Dobbiamo chiederci se crediamo sia opportuno mettere in atto azioni che comportino maggiori possibilità di lavoro per lo psicologo, disincentivando così coloro che si illudono di essere una sorta di psicologi mancati, solo per aver partecipato ad alcuni programmi o percorsi proposti, a volte, dai nostri stessi colleghi. Dobbiamo chiederci se la figura dello psicologo sul territorio nazionale sia così consolidata e riconosciuta nell’immaginario collettivo da godere di reputazione e prestigio tali da non temere concorrenza da parte di chi psicologo non è. Dobbiamo chiederci se i tempi siano maturi per non temere la concorrenza sleale da parte di altri soggetti che operano nello stesso nostro mercato. In ultima analisi: è importante chiederci se sia meglio votare chi si oppone o chi approvi il proliferare di pseudo-psicologi che avranno sempre più l’opportunità di attrarre persone in disagio, anche pubblicizzando interventi miracolosi, senza rispondere, a differenza nostra, ad alcuna deontologia che sancisca regolamentazioni a tutela del cliente e della professione.

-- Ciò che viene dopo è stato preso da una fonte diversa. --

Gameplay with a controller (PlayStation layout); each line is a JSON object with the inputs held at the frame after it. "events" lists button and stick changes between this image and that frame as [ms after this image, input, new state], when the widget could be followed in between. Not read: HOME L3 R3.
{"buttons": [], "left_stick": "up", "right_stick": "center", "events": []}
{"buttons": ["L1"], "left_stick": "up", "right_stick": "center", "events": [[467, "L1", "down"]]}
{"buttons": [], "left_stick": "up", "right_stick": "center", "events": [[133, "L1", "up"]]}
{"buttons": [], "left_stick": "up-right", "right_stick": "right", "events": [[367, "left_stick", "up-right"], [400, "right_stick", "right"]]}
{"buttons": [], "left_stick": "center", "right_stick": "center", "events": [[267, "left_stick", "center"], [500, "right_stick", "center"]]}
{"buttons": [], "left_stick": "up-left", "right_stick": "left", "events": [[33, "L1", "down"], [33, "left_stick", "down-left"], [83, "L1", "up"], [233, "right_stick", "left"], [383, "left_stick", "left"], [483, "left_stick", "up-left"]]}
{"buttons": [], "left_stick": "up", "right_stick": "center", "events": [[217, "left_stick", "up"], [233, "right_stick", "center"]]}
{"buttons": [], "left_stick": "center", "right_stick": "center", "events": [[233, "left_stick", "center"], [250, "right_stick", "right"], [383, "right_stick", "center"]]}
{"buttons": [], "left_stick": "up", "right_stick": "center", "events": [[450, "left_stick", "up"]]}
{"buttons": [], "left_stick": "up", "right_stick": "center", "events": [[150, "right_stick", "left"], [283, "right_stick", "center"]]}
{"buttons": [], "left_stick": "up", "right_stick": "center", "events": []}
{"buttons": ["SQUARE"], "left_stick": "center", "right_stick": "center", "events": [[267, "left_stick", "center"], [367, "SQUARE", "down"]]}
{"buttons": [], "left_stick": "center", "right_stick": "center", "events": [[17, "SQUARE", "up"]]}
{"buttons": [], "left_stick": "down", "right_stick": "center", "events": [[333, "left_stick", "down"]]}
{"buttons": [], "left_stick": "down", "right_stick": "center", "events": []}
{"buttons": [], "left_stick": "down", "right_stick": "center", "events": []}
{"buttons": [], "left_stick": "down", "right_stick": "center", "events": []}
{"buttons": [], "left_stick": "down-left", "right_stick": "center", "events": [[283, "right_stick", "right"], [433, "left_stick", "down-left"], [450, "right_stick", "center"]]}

Qualche volta si decide di non esprimere preferenze perché non ci si sente rappresentati da nessuno: questo atteggiamento deriva dal desiderio che ogni aspetto del programma coincida con i nostri desiderata. Se prestiamo attenzione solo a ciò che non ci interessa, a ciò che divide, e non agli aspetti che ci appassionano, che ci accomunano, non potremmo mai sposare nessun programma. Una perfetta coincidenza tra i nostri desideri e ciò che ci viene proposto, è difficile da realizzare. Possiamo, però, trovare una giusta misura tra ciò che vorremmo, la situazione idealizzata, e la strada percorribile, ciò che possiamo ottenere. Può essere utile informarsi sui candidati: andiamo a vedere cosa hanno fatto, come si sono formati, cosa hanno detto, cosa è successo in questi anni.
Qualche volta si decide di non votare perché si ha l’impressione che il proprio voto non sia poi così importante; per questo non ci si ritaglia del tempo per andare alle urne, tanto altre persone lo faranno. In realtà questa percezione è fuorviante: il meccanismo democratico, insito nel diritto di voto, implica la valorizzazione di una responsabilità individuale. Non è possibile che le schede degli altri siano più importanti della nostra, è la somma dei singoli che fa il risultato, per questo ognuno è importante. Se il voto non contasse nulla, per esempio, saremmo ancora in uno stato monarchico, o nel quale non è consentito divorziare, o la cui maggior fonte d’energia sia quella nucleare.
Alcuni si astengono dal voto per lanciare un messaggio. Ma non esprimere un voto non lascia alcun messaggio! Al raggiungimento del numero necessario dei votanti aventi diritto, coloro che si sono espressi decidono anche per gli altri. Per citare un esempio, il presidente Obama è stato eletto democraticamente nel 2012 a fronte di un’affluenza alle urne solo del 60 % di cittadini, eppure da 5 anni è il Presidente di tutti i cittadini statunitensi.
Prendere una decisione è importante!
Se, però, non ci sentiamo di accordare la nostra preferenza a nessuno, rechiamoci almeno alle urne: così facendo abbiamo la possibilità di conoscere qualche candidato presso il seggio – potendo eventualmente ricrederci sul nostro disinteresse -, e permettiamo a coloro che si sono fatti un’opinione di poterla vedere realizzata, evitando ulteriori rinvii e periodi di assenza di erogazione di servizi a fronte, comunque, del pagamento di una tassa dovuta per legge.
Il voto è un atto democratico e la democrazia, che piaccia o no, si basa sul compromesso fra le parti, tra ideali e realtà.